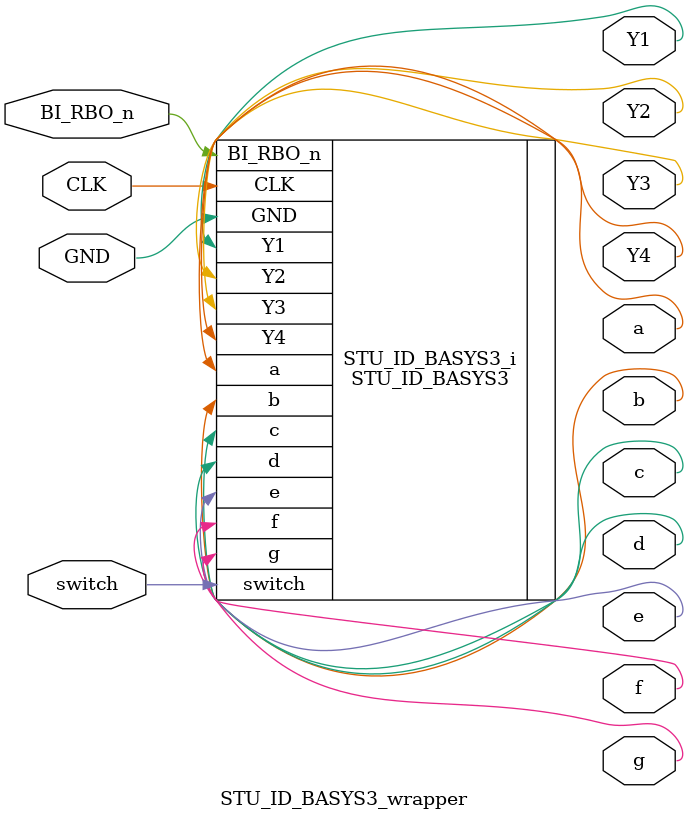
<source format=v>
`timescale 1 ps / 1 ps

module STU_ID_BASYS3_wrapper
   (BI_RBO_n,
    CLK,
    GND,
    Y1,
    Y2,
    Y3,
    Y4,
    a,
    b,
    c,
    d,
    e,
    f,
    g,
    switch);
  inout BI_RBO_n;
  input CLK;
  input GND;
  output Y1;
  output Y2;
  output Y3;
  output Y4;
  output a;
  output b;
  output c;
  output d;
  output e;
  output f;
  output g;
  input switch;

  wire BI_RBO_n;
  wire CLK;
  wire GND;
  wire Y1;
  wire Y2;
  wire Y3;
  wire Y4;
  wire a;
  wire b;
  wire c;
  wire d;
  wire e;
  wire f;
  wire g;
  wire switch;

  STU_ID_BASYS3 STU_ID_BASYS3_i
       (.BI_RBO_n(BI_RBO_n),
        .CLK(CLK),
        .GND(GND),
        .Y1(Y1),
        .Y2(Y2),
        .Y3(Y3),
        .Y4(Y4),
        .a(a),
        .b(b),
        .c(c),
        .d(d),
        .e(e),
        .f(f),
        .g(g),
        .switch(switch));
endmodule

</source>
####
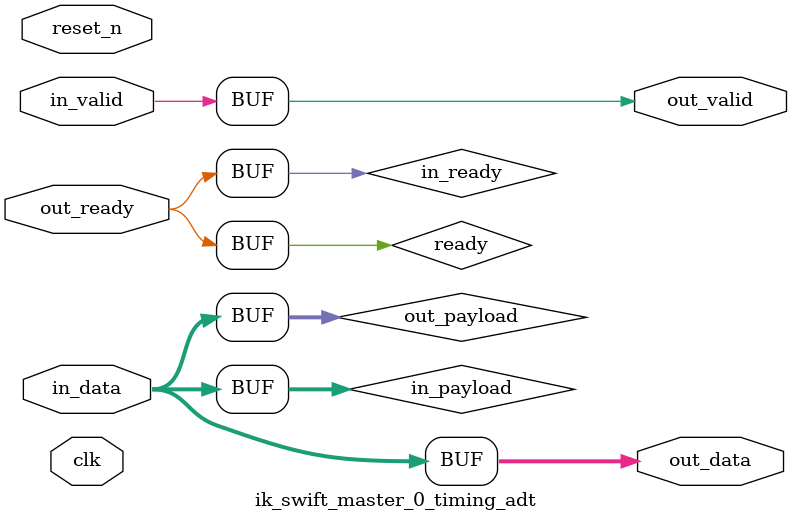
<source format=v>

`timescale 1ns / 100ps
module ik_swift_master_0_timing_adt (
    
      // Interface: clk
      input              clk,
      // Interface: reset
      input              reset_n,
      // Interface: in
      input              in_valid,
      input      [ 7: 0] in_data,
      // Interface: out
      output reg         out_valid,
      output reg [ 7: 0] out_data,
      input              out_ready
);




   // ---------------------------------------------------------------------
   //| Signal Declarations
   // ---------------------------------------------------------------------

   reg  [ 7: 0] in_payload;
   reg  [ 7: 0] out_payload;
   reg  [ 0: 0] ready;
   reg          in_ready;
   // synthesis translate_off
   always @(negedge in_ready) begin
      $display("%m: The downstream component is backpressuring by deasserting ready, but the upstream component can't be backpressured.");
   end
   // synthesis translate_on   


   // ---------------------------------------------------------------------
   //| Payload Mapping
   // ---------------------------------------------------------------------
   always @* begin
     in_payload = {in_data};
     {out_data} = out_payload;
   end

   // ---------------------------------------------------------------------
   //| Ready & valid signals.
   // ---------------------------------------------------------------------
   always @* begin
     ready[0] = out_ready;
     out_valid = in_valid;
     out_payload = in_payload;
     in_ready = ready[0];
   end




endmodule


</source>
####
Where a line of the records contains the word "synthesis", count it; state only the final tally.

2